Bearwarden elige a Júpiter y Saturno como el destino final de la expedición, planetas que, consideraba el coronel, ofrecían las mejores perspectivas para la colonización humana. “Estoy convencido”, dice, “de que encontraremos a Júpiter habitable para seres inteligentes” que se habían desarrollado en un ambiente “más avanzado” (la Tierra), aunque “no creo que (Júpiter) haya avanzado lo suficiente en su evolución para producirlos”. La creencia de que existía vida en otros planetas estuvo muy extendida durante todo el siglo XIX. Y la noción de que los diversos planetas del sistema solar podrían estar en diferentes etapas de evolución también era común en las novelas científicas (H. G. Wells lo usaría en su “Guerra de los mundos” solo unos años después, por ejemplo). En lo que concierne a los aventureros del Callisto, el primitivismo de Júpiter convertía al planeta en un espacio ideal para la conquista humana, casi como si hubiera sido hecho a medida para ellos.
”Ni siquiera Colón en la Santa María sintió este júbilo y este deleite”

----

* _Instrucciones de trabajo_:
Responde estas preguntas a partir del texto sobre la expedición del Callisto:
1. ¿Qué planetas elige Bearwarden como destino final de la expedición?
2. ¿Qué creencia estuvo muy extendida durante todo el siglo XIX?
3. ¿Qué obra de H. G. Wells se menciona?
Los registros provienen de una fuente distinta a la del texto.

* _Contenido de datos_:
----

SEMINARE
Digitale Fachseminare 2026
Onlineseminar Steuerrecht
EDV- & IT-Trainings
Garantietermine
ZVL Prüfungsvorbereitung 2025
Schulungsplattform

----

* _Respuesta_:
1. Júpiter y Saturno.
2. La creencia de que existía vida en otros planetas.
3. La “Guerra de los mundos”.